Kolaborasi Riset Botani dan Pengembangan SDM

Selain fokus pada kebijakan makro, kerja sama teknis juga terus digenjot. Pemerintah Provinsi Papua Barat telah menjalin kemitraan riset dengan institusi ternama dunia, Royal Botanic Gardens, untuk melakukan pemetaan kawasan tumbuhan penting. Data dari pemetaan ini akan menjadi basis ilmiah yang krusial dalam pengambilan kebijakan penataan ruang daerah di masa depan.

Salah satu hasil nyata dari pendekatan berbasis riset ini dapat dilihat langsung di lapangan melalui pengembangan Kampung Wisata Kwau sebagai proyek percontohan lanskap ridge to reef (dari pegunungan hingga terumbu karang).

Di penghujung pertemuan, aspek pengembangan sumber daya manusia (SDM) menjadi sorotan utama.

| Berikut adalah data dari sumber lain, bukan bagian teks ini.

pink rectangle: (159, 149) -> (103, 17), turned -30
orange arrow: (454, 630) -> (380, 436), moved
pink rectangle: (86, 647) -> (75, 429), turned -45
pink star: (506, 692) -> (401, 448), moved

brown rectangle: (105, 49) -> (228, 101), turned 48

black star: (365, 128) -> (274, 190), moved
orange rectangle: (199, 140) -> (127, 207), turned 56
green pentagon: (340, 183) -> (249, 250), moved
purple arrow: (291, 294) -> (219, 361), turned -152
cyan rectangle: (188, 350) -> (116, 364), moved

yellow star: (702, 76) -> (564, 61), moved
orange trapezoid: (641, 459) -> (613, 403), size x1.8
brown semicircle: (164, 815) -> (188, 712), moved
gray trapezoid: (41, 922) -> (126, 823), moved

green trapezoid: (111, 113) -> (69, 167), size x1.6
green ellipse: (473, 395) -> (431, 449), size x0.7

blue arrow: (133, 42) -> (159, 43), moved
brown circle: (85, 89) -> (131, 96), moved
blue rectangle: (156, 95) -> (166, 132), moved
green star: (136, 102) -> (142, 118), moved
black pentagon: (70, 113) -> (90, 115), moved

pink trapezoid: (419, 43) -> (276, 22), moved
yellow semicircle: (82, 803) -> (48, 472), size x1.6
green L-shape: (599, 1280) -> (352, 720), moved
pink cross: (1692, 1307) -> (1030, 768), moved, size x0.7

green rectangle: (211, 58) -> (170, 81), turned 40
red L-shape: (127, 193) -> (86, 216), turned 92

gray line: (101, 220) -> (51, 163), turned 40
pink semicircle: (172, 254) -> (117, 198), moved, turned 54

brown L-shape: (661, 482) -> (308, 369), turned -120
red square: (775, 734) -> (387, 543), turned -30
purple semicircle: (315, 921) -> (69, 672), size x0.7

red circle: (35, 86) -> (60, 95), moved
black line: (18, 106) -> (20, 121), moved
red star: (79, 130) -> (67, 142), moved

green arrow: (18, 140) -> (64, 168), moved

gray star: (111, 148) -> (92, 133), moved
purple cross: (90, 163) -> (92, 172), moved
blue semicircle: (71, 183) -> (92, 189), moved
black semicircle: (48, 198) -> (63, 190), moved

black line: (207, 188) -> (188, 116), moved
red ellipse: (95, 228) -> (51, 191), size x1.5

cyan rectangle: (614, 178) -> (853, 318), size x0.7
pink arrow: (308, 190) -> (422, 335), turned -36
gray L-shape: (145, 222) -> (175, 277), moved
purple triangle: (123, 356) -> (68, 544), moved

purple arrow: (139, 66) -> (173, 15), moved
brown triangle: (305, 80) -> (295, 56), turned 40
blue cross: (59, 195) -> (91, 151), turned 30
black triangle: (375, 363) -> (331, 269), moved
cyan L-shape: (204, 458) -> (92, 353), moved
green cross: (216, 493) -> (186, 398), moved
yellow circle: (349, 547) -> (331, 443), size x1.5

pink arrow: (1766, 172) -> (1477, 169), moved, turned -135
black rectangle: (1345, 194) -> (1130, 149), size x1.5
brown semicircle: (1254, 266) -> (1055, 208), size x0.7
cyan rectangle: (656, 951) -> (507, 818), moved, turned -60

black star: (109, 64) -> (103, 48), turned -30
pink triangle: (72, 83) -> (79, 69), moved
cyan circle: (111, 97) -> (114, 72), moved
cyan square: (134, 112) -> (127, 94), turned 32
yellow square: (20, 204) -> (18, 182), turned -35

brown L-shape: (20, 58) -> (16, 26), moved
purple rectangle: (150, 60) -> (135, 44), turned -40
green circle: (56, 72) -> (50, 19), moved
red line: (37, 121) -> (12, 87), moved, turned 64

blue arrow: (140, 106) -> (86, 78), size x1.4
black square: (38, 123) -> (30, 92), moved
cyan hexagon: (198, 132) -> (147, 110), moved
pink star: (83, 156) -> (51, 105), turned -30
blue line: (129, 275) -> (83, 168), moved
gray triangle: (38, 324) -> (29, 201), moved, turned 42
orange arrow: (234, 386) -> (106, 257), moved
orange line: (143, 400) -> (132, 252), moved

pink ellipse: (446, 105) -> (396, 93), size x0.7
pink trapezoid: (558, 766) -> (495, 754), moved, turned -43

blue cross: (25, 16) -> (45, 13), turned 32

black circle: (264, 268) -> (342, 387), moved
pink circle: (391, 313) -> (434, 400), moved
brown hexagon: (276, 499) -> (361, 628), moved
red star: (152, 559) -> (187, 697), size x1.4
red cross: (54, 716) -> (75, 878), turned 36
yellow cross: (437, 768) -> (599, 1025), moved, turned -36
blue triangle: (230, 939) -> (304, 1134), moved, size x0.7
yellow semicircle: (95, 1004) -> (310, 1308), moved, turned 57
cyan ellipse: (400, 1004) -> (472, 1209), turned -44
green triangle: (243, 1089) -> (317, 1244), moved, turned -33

Duta Besar Inggris untuk Indonesia, Dominic Jermey, menyampaikan kabar gembira berupa tawaran program beasiswa khusus bagi putra-putri Papua untuk melanjutkan studi di Inggris.

"Ini pertama kalinya ada aplikasi dari orang asli Papua untuk melanjutkan studi di Inggris, dan kami berharap ke depan lebih banyak mahasiswa dari Papua Barat dapat mengakses universitas di Inggris," jelas Dominic.

Pertemuan strategis ini turut dihadiri oleh jajaran pejabat teras Papua Barat, antara lain Inspektur Papua Barat, Kepala Dinas Kominfo Perstatik, Kepala Dinas Penanaman Modal dan PTSP, serta Kepala Badan Penghubung Daerah, yang menunjukkan kesiapan penuh pemerintah daerah dalam menindaklanjuti setiap butir kesepakatan.

Kepala Badan Riset dan Inovasi Daerah (Brida) Papua Barat, Charlie D. Heatubun, menambahkan bahwa pendekatan pembangunan di Papua Barat kini diarahkan pada konsep lanskap ridge to reef. Tujuannya agar agenda pembangunan nasional, seperti ketahanan pangan dan energi, dapat berjalan beriringan dengan upaya konservasi dan perlindungan hak masyarakat adat tanpa saling menegasikan satu sama lain.